(Records provided begins)

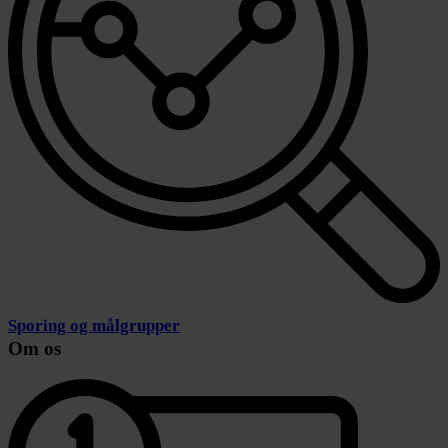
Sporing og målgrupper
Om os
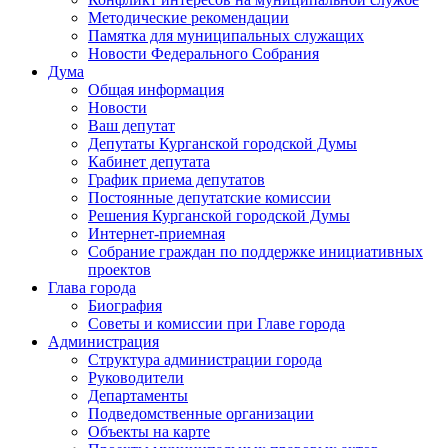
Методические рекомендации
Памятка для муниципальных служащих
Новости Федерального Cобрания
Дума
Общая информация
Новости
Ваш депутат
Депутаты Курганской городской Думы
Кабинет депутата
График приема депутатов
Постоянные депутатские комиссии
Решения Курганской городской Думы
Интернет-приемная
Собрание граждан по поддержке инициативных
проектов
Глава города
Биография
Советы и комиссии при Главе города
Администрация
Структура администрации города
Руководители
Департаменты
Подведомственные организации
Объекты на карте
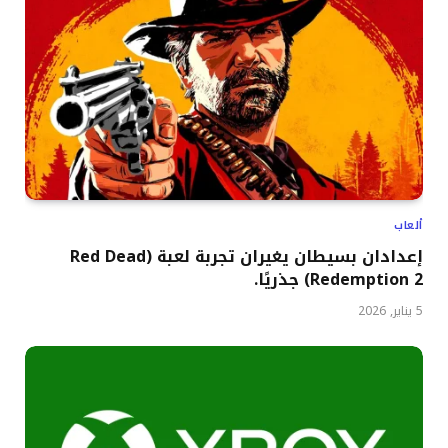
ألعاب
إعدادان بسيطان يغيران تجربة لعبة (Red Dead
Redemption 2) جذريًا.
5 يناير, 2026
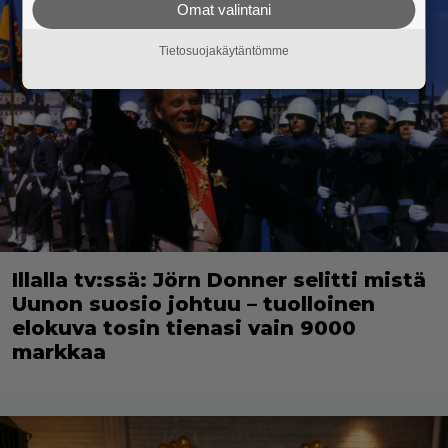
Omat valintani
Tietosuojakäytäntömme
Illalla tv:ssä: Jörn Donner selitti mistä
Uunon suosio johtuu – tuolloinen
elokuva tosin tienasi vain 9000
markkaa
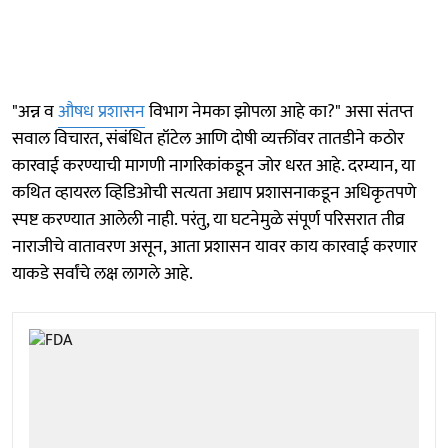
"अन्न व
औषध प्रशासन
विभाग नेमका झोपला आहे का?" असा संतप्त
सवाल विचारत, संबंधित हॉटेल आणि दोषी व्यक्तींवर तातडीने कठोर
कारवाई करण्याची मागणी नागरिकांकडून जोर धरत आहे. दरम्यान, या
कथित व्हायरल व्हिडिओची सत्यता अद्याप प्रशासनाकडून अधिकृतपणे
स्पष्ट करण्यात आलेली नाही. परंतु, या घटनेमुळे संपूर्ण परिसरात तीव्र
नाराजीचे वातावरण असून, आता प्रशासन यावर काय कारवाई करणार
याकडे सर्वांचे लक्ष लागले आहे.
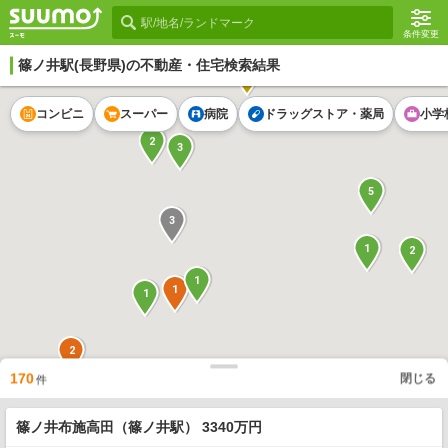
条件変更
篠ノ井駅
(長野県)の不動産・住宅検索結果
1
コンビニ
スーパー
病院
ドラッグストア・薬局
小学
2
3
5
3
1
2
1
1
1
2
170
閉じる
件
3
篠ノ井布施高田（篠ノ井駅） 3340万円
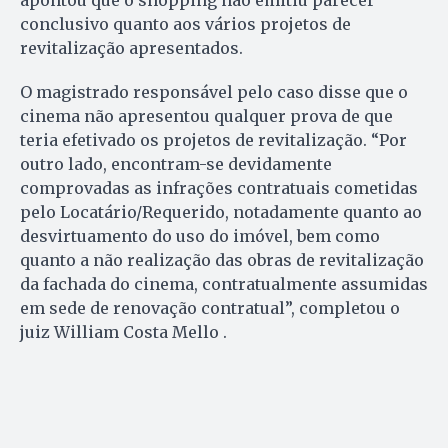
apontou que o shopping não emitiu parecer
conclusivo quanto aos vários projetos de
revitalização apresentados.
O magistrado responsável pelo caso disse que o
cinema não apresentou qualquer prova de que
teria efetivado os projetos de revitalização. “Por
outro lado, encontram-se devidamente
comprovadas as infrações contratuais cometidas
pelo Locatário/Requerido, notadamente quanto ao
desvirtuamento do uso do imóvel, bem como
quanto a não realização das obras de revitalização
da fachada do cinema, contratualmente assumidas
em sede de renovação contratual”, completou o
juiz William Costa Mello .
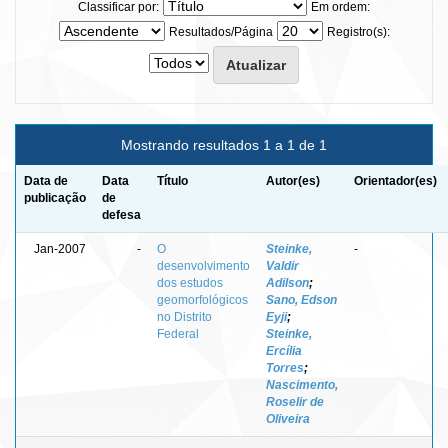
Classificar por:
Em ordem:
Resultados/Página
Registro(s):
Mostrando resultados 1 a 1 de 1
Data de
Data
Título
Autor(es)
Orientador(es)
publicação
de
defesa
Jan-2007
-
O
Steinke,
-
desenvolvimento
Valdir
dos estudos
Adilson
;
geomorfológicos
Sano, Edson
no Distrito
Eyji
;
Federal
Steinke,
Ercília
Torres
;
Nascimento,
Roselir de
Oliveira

(Records provided ends)

- **Task directions**:
Whenever the string "города" shows up in a line of the records, copy that line.

- **Task response**:
Глава города
Советы и комиссии при Главе города
Структура администрации города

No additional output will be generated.